This is the mail archive of the
gcc@gcc.gnu.org
mailing list for the GCC project.
CHUD tool [Was: Faster compilation speed: cache behavior]
- From: "Timothy J. Wood" <tjw at omnigroup dot com>
- To: Matt Austern <austern at apple dot com>
- Cc: gcc at gcc dot gnu dot org
- Date: Tue, 20 Aug 2002 23:29:16 -0700
- Subject: CHUD tool [Was: Faster compilation speed: cache behavior]
On Tuesday, August 20, 2002, at 02:25 PM, Matt Austern wrote:
FYI, here are the results of a fairly crude test that I did
using one of the Apple performance tools.
I've written a little library that can be used to help gather this
sort of information with CHUD (which is what Matt is using).
http://www.omnigroup.com/~bungi/CHUDChassis-20020820.tar.gz
This project has a dylib target in it that has module load/unload
routines that invoke the CHUD remote client API to start the CHUD
sampling as soon as the app starts and shut it down when the app is
about to exit. It isn't perfect (the disconnect call seems to hang if
the server quit listening to you due to it filling its sample buffer).

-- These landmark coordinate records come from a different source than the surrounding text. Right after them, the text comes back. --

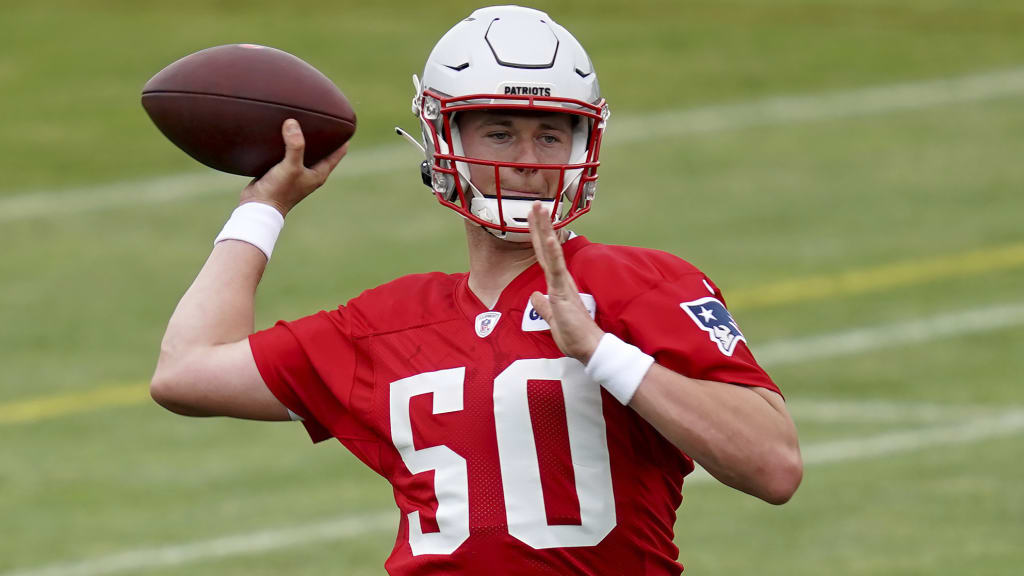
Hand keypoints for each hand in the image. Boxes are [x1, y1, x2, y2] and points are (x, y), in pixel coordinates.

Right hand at [239, 119, 348, 216]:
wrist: (258, 206)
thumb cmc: (279, 191)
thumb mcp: (291, 167)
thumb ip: (294, 146)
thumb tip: (292, 123)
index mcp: (319, 173)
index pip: (337, 153)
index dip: (343, 139)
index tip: (345, 124)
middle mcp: (310, 172)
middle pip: (322, 150)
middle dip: (322, 136)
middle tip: (322, 117)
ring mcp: (296, 172)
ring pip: (303, 151)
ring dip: (303, 139)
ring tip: (302, 121)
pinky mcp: (282, 171)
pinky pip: (288, 153)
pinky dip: (287, 144)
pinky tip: (282, 133)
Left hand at [527, 201, 604, 362]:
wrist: (589, 348)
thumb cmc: (575, 336)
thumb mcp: (553, 320)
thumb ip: (543, 307)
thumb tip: (535, 297)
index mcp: (557, 285)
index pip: (544, 256)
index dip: (537, 237)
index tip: (532, 219)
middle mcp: (560, 279)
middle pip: (546, 247)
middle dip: (540, 225)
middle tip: (534, 203)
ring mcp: (561, 283)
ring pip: (550, 251)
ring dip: (544, 229)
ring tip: (539, 208)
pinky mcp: (563, 291)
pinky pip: (556, 268)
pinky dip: (553, 252)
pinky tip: (548, 237)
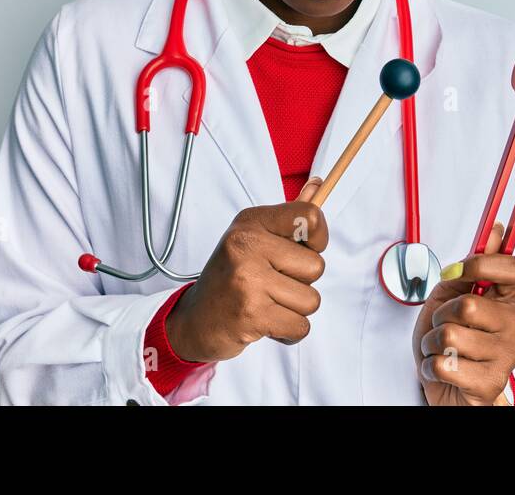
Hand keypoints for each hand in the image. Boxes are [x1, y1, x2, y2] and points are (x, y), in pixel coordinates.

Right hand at [166, 179, 327, 362]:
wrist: (195, 320)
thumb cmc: (233, 276)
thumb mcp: (254, 238)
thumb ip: (289, 216)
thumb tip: (319, 184)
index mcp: (251, 222)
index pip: (309, 217)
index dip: (318, 238)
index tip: (304, 248)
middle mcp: (247, 245)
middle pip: (316, 266)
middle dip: (302, 282)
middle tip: (272, 284)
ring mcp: (248, 279)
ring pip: (311, 300)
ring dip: (295, 310)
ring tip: (268, 304)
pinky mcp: (251, 314)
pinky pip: (301, 327)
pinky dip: (289, 331)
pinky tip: (266, 322)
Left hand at [412, 221, 514, 405]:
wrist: (445, 387)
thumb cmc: (449, 342)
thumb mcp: (450, 298)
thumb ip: (468, 269)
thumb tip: (495, 230)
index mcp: (509, 301)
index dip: (482, 264)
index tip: (459, 273)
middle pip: (468, 305)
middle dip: (441, 315)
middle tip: (444, 326)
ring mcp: (507, 357)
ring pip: (450, 335)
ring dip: (433, 343)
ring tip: (442, 350)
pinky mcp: (490, 384)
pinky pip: (444, 365)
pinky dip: (432, 367)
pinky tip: (444, 370)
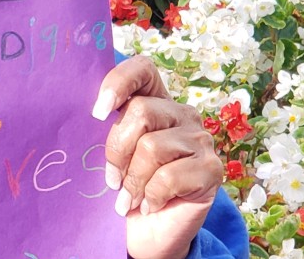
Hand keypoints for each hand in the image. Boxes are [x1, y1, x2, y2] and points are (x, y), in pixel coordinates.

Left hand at [94, 56, 221, 258]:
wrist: (149, 234)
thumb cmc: (125, 188)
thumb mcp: (112, 154)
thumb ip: (106, 129)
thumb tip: (91, 114)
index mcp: (155, 102)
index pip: (143, 69)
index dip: (119, 81)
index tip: (97, 112)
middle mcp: (182, 114)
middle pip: (141, 111)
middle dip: (116, 149)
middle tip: (110, 179)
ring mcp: (200, 140)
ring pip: (152, 146)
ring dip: (132, 180)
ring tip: (128, 198)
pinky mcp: (211, 169)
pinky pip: (169, 176)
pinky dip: (151, 196)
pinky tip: (149, 206)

Hopefully you'll find it of use.
First, put Shikari into remote listening mode (shift-cmd-r, under the
main app menu), then do something like:
OAKeepAllocationStatistics=1
DYLD_INSERT_LIBRARIES=/Users/Shared/bungi/Build/libCHUDChassis.dylib
./cc1 -quiet reload1.i
(The 'OAKeepAllocationStatistics' goo is a hack to cause
CoreFoundation to do a symbol lookup that provokes the module load
routine in the library -- a wrapper script would be easy to write here).

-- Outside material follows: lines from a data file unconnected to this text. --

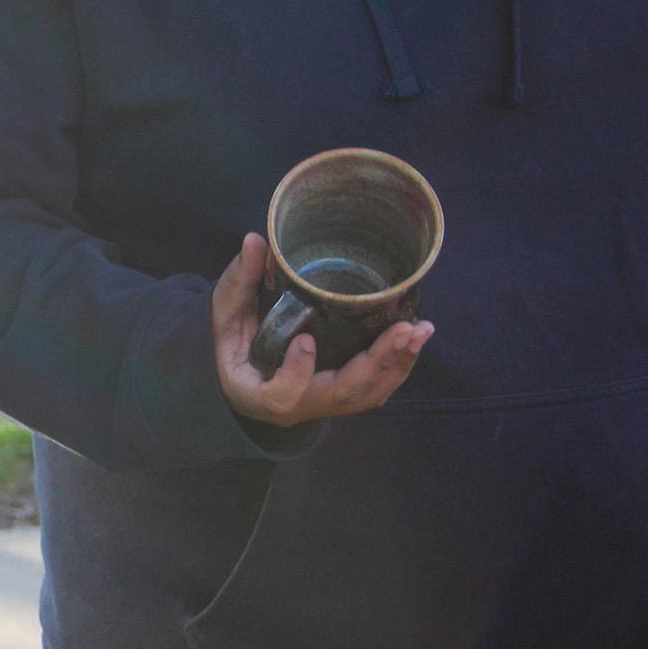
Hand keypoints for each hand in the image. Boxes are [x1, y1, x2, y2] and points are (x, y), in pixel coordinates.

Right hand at [213, 234, 432, 427]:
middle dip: (376, 363)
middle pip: (342, 395)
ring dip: (397, 364)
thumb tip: (254, 240)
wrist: (242, 375)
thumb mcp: (226, 313)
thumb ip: (240, 281)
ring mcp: (322, 406)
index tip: (306, 340)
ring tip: (421, 331)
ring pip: (366, 396)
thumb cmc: (232, 345)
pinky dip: (398, 367)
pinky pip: (375, 391)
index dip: (296, 372)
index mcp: (259, 393)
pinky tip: (415, 339)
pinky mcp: (341, 397)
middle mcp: (296, 408)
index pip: (281, 396)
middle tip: (404, 330)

I'm not sure what settings Matt was using, so the numbers below may
not be something that can be compared against his numbers. I
configured Shikari to the preset "Data Cache Misses (7450)" which
increments a counter every 1000 dL3 cache misses.
(For those that haven't used CHUD, the toolkit will measure
performance across the entire system, hence the entries for the system
library and mach_kernel -- the later presumably being zero-fill page
faults). Not sure what the __floatdidf is...

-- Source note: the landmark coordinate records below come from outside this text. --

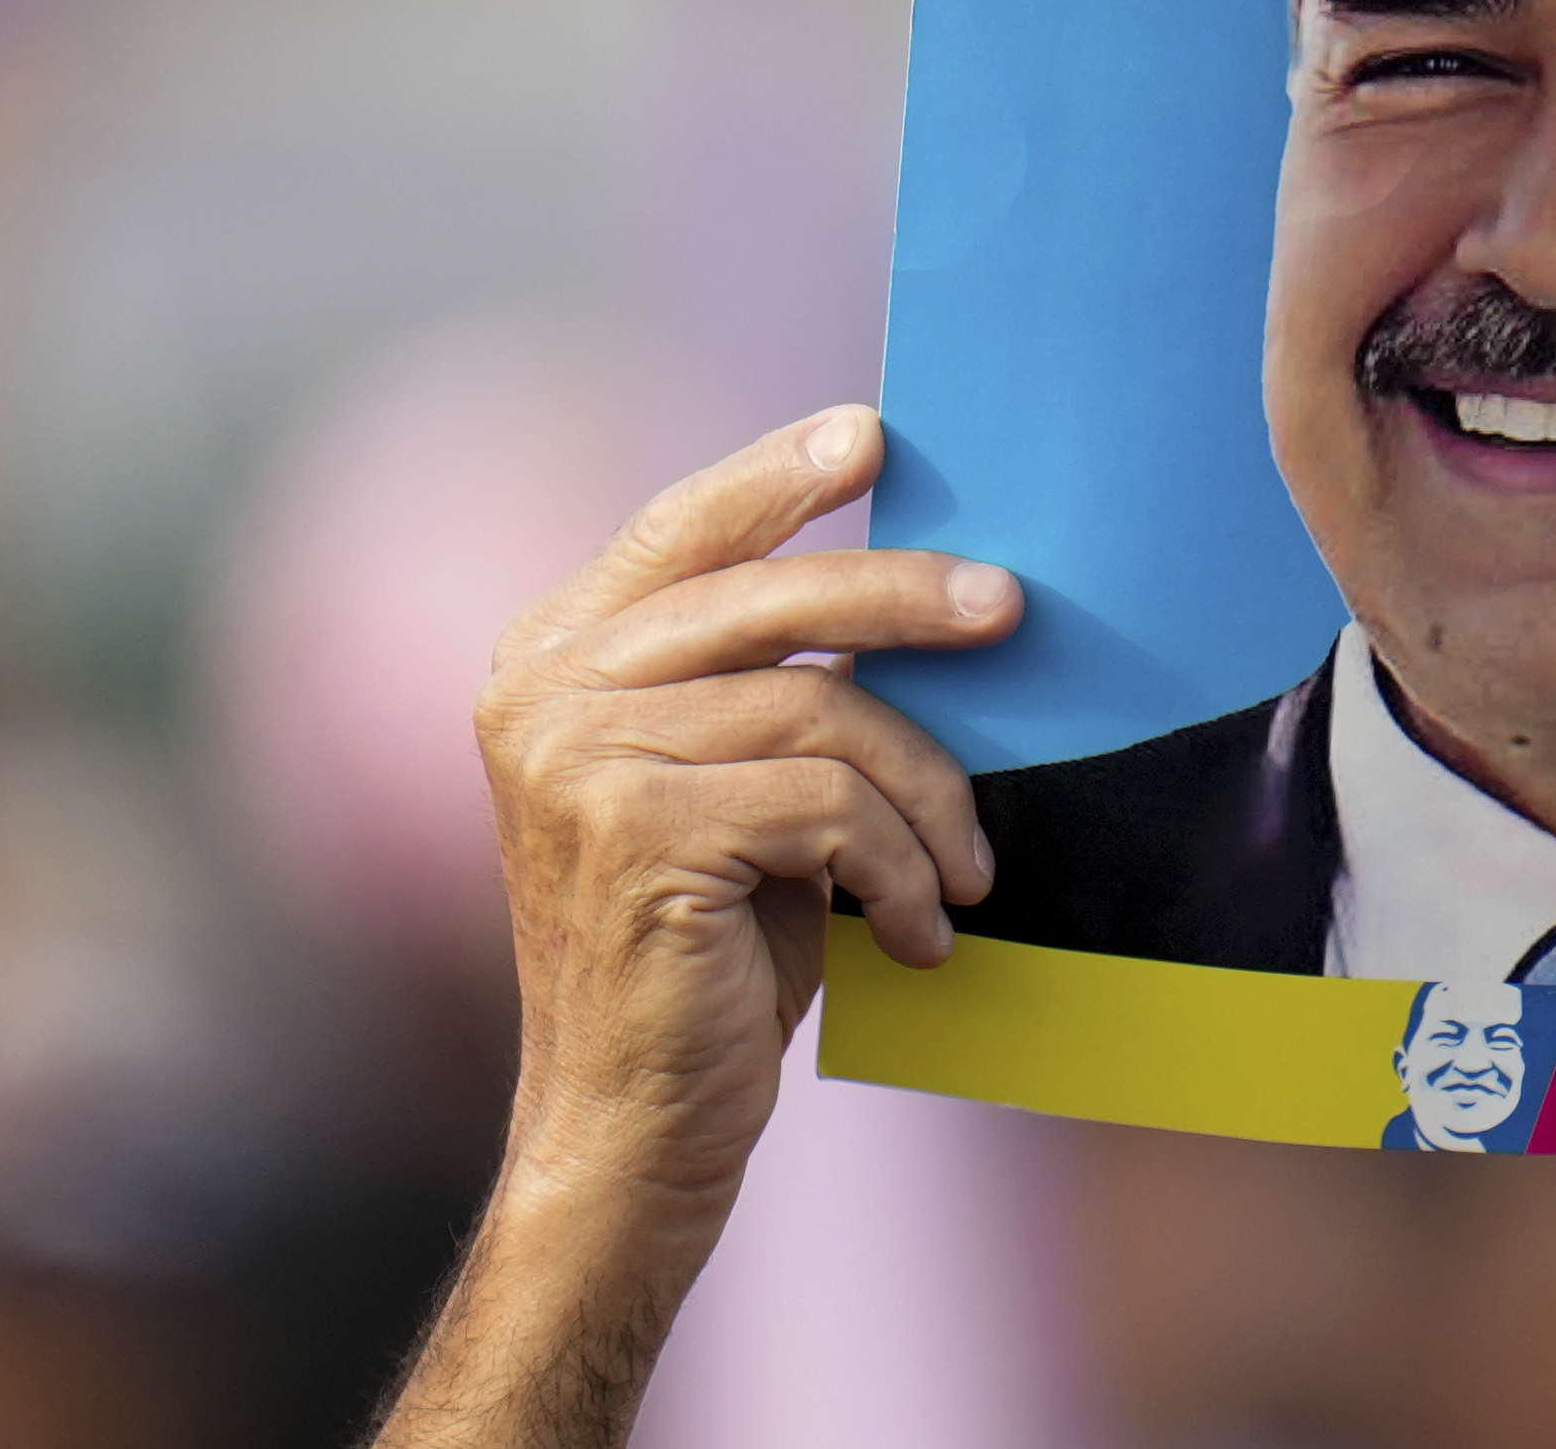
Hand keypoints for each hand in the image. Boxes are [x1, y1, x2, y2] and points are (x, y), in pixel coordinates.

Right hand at [472, 405, 1019, 1216]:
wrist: (634, 1123)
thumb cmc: (707, 951)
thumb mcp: (730, 785)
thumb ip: (766, 681)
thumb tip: (922, 581)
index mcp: (550, 657)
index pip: (680, 530)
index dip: (779, 475)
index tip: (876, 433)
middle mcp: (542, 692)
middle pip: (771, 598)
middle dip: (909, 599)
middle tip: (1013, 611)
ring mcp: (576, 760)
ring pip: (822, 711)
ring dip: (927, 796)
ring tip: (967, 870)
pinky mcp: (637, 832)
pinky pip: (828, 806)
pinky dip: (901, 869)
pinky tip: (918, 932)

I'm running this on a 2x800 Quicksilver w/1.5GB, from the head of the
mainline as of a couple hours ago.
./cc1 -quiet reload1.i :
15.8% gt_ggc_mx_lang_tree_node cc1
12.7% memset libSystem.B.dylib
6.9% __floatdidf cc1
5.9% poison_pages cc1
4.6% ggc_alloc cc1
3.7% bzero libSystem.B.dylib
3.5% .L_phys_zero_loop mach_kernel
3.3% ggc_mark_rtx_children_1 cc1
3.3% gt_ggc_mx_emit_status cc1
3.2% ggc_mark_rtx_children cc1
2.7% ggc_set_mark cc1
1.3% gt_ggc_mx_function cc1
1.2% bitmap_initialize cc1
0.9% build_insn_chain cc1
0.8% bitmap_operation cc1
0.8% gt_ggc_mx_varasm_status cc1
0.7% reload cc1
0.7% verify_flow_info cc1
0.6% find_reg_note cc1
0.6% ggc_collect cc1
0.6% scan_one_insn cc1
0.6% purge_hard_subreg_sets cc1
0.6% yyparse cc1
./cc1 -O2 -quiet reload1.i:
10.4% memset libSystem.B.dylib
9.9% gt_ggc_mx_lang_tree_node cc1
7.3% .L_phys_zero_loop mach_kernel
7.0% __floatdidf cc1
6.9% ggc_alloc cc1
6.5% poison_pages cc1
5.8% bzero libSystem.B.dylib
2.4% ggc_pop_context cc1
1.6% ggc_set_mark cc1
1.2% ggc_mark_rtx_children_1 cc1
1.0% ggc_mark_rtx_children cc1
1.0% bitmap_operation cc1
0.9% vm_page_lookup mach_kernel
0.9% find_reg_note cc1
0.9% allocate_reg_life_data cc1
0.8% init_alias_analysis cc1
0.6% vm_map_enter mach_kernel
0.6% verify_flow_info cc1
(I wasn't able to get cc1plus to compile my reload1.i for some reason
-- I'm sure someone at Apple and fiddle with that :)
-tim